Le calendrier prévu de suppression du glyphosate sera difficile à tenir partout en l’état actuel des connaissances, et aura un coût élevé pour les agriculteurs, estime un rapport parlementaire demandant à l’Etat de préciser rapidement les cultures qui « bénéficieront d’une dérogation » d’utilisation en 2021.
Interrogée dimanche sur ce rapport, la ministre de la Transition écologique, Elisabeth Borne, a affirmé que le gouvernement « reste résolu à sortir du glyphosate ». L’objectif est « de sortir de l’essentiel des usages au 1er janvier 2021, et de tous les usages au 1er janvier 2023 », a-t-elle assuré dans l’Emission politique de France Inter, France Télévisions et Le Monde.
La mission parlementaire chargée d’évaluer le plan de sortie du glyphosate – dont l’AFP a obtenu une copie du rapport avant sa présentation à la presse prévue mercredi – juge « inconscient d’attendre le 31 décembre 2020 » pour savoir « quelles situations culturales » devront obligatoirement cesser d’utiliser l’herbicide le 1er janvier 2021 et lesquelles pourront bénéficier d’un délai.
La « mission d’information commune sur le suivi de la stratégie de sortie du glyphosate », dirigée par les députés Jean-Luc Fugit (LREM) et Jean-Baptiste Moreau (LREM), demande que l’INRA et les instituts techniques agricoles précisent « au plus tard en juin 2020 » les situations « qui ne pourront supporter un arrêt du glyphosate le 1er janvier 2021 sans menacer la survie de l’exploitation ni son environnement »
« Il est crucial que le gouvernement clarifie son message à l’égard des agriculteurs, en premier lieu à l’égard de ceux qui seront soumis à l’interdiction du glyphosate dès le 1er janvier 2021 », ajoute le rapport en soulignant que la « transition » aura un « coût substantiel ».
– Trois ou quatre fois plus de carburant –
« Je pense qu’on a des premières filières qui pourront le faire sans doute plus rapidement que d’autres (…) on souhaite avoir la première viticulture zéro glyphosate et je pense qu’ils sont en train d’agir pour que ce soit le cas », a précisé Mme Borne.
Pour le député Matthieu Orphelin – un proche de Nicolas Hulot qui a quitté LREM en février en déplorant que la majorité n’aille pas « au bon rythme » sur l’écologie – ce rapport « montre que, à seulement un peu plus d’un an de la première échéance, la dynamique n’est pas suffisamment enclenchée ».
Dans un communiqué dimanche soir, il déplore le fait qu’il soit « impossible de suivre l’évolution de l’utilisation du glyphosate: même l’état des lieux en 2018 de la consommation de glyphosate par filière n’a pas été possible ». Il plaide pour « quand c’est justifié, de(s) soutiens techniques et financiers nouveaux pour les agriculteurs s’engageant dans la sortie du glyphosate ».
Davantage de main d’œuvre, trois ou quatre fois plus de carburant, des investissements en matériels nouveaux et d’autres produits chimiques: la suppression de cet herbicide bon marché alourdira les charges des exploitations entre 50 et 150 euros l’hectare, selon le rapport.
Les coûts de production du blé augmenteraient de 10 euros la tonne.

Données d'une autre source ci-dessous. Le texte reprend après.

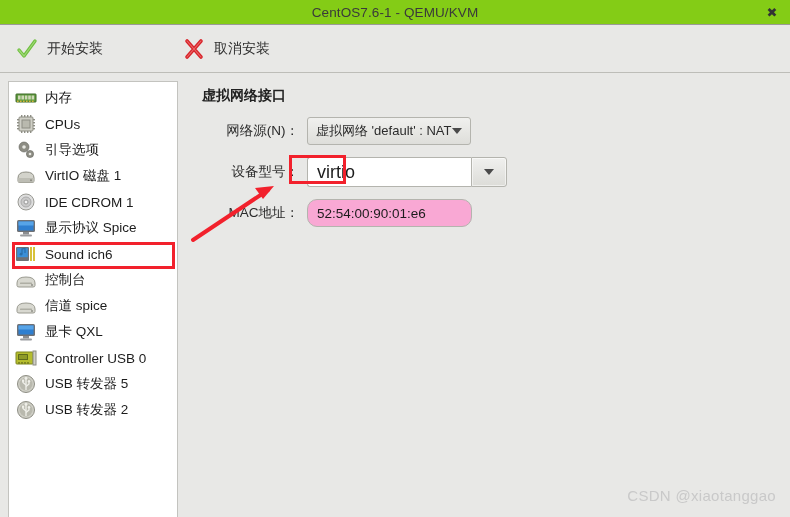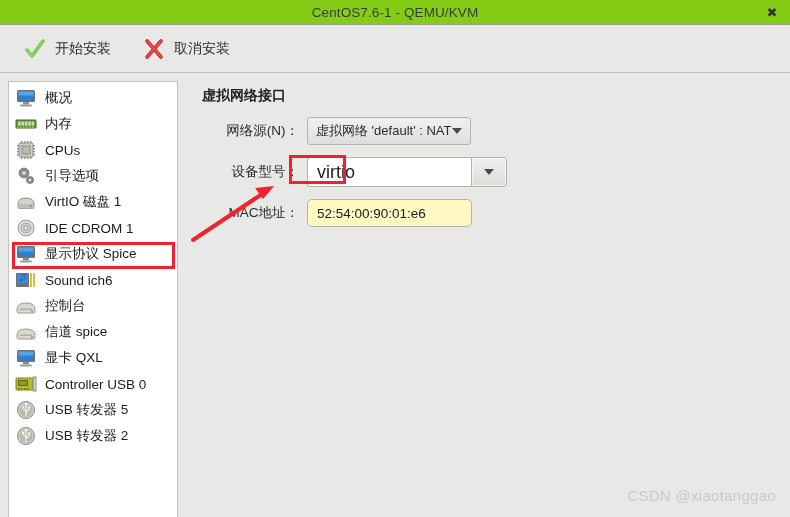--- a/index.html
+++ b/index.html
@@ -48,23 +48,24 @@
     cursor: pointer;
     line-height: 1;
   }
 
   
   .toolbar {
     height: 48px;
     background: #e8e8e6;
     display: flex;
     align-items: center;
-    padding-left: 20px;
+    padding-left: 12px;
     border-bottom: 1px solid #bdbdb8;
     box-sizing: border-box;
+    gap: 48px;
   }
   .tool-btn {
     display: flex;
     align-items: center;
     gap: 9px;
     padding: 4px 10px 4px 4px;
     cursor: pointer;
     border-radius: 3px;
     margin-right: 18px;
   }
@@ -208,23 +209,23 @@
     align-items: center;
     justify-content: center;
     cursor: pointer;
     box-shadow: inset 0 0 0 1px #ffffff88;
   }
 
   
   .entry-plain {
     width: 165px;
     height: 28px;
-    background: #fef9c3;
+    background: #f9a8d4;
     border: 1px solid #b4b4ae;
-    border-radius: 5px;
+    border-radius: 10px;
     display: flex;
     align-items: center;
     padding: 0 9px;
     font-size: 13.5px;
     color: #1c1c1c;
     box-sizing: border-box;
     cursor: text;
   }
 
   .caret {
@@ -302,30 +303,20 @@
     </svg>
     <span class="tool-label">取消安装</span>
   </div>
 
 </div>
 
 <div class="content">
 
   <div class="sidebar-wrap">
     <div class="sidebar" id="sidebar-list">
-        <div class="side-item">
-          <svg class="side-ico" viewBox="0 0 22 20">
-            <rect x="2" y="2" width="18" height="12" rx="1.5" fill="#6f7175"></rect>
-            <rect x="3.5" y="3.5" width="15" height="9" fill="#2f7fd0"></rect>
-            <rect x="3.5" y="3.5" width="15" height="4" fill="#57a4e8"></rect>
-            <rect x="8" y="14" width="6" height="2.5" fill="#8b8d90"></rect>
-            <rect x="5" y="16.5" width="12" height="2" rx="1" fill="#9a9c9f"></rect>
-          </svg>
-          <span class="side-label">概况</span>
-        </div>
         <div class="side-item">
           <svg class="side-ico" viewBox="0 0 22 20">
             <rect x="1" y="6" width="20" height="8" rx="0.5" fill="#5f9b3f" stroke="#3f6b28"></rect>
             <g fill="#cfd8b8">
               <rect x="3" y="7.5" width="2.6" height="4"></rect>
               <rect x="6.4" y="7.5" width="2.6" height="4"></rect>
               <rect x="9.8" y="7.5" width="2.6" height="4"></rect>
               <rect x="13.2" y="7.5" width="2.6" height="4"></rect>
               <rect x="16.6" y="7.5" width="2.6" height="4"></rect>
             </g>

Les techniques alternatives de désherbage émettraient aussi 226.000 tonnes de CO2 supplémentaires, selon l’association générale des producteurs de céréales AGPB citée dans le rapport.

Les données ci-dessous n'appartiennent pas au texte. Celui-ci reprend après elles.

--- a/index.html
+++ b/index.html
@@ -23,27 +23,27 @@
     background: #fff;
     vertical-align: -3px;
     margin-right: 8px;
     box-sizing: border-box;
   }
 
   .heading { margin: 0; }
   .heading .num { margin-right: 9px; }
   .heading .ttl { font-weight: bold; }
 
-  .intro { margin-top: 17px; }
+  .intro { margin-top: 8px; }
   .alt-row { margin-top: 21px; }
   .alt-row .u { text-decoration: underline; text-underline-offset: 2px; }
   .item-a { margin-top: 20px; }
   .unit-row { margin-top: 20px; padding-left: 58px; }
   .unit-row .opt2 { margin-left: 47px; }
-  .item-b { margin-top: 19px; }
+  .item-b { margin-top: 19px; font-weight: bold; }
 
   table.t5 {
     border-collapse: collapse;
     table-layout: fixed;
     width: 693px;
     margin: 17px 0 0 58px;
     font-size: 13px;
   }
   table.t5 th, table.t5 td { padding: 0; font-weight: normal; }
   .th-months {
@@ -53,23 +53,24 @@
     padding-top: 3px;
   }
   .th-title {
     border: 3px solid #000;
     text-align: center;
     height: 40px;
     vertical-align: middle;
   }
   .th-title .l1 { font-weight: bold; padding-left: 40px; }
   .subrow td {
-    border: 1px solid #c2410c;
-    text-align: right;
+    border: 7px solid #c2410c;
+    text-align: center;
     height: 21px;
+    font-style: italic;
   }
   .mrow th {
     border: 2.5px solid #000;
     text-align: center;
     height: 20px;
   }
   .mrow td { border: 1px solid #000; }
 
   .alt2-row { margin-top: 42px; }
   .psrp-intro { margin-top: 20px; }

Les députés pointent plusieurs cas où la seule alternative au glyphosate est de détruire les mauvaises herbes à la main, ce qu’ils qualifient « d’impasse » tant les investissements en main d’œuvre seraient alors intenables.
Le rapport signale aussi les cultures en pente (vignes…) difficiles à cultiver mécaniquement, les cultures des exploitations dites en « zones intermédiaires » sur des sols difficiles à travailler et peu productifs. Selon l’institut technique Arvalis, cité dans le rapport, « l’interdiction du glyphosate déstabiliserait ces exploitations concernées au point de menacer leur survie ».
Troisième impasse: les cultures destinées à des marchés spécifiques qui leur imposent des cahiers des charges très contraignants, comme la production de semences, de lin textile et celle de légumes frais et de conserve cultivés en plein champ (203.560 hectares) qui ne peut se permettre le moindre datura toxique, une plante qui pousse aux abords des champs et peut contaminer les moissons.
Enfin, le rapport propose la création d’une « plateforme nationale d’enregistrement des produits phytopharmaceutiques » pour centraliser aussi bien les achats de pesticides que leur utilisation.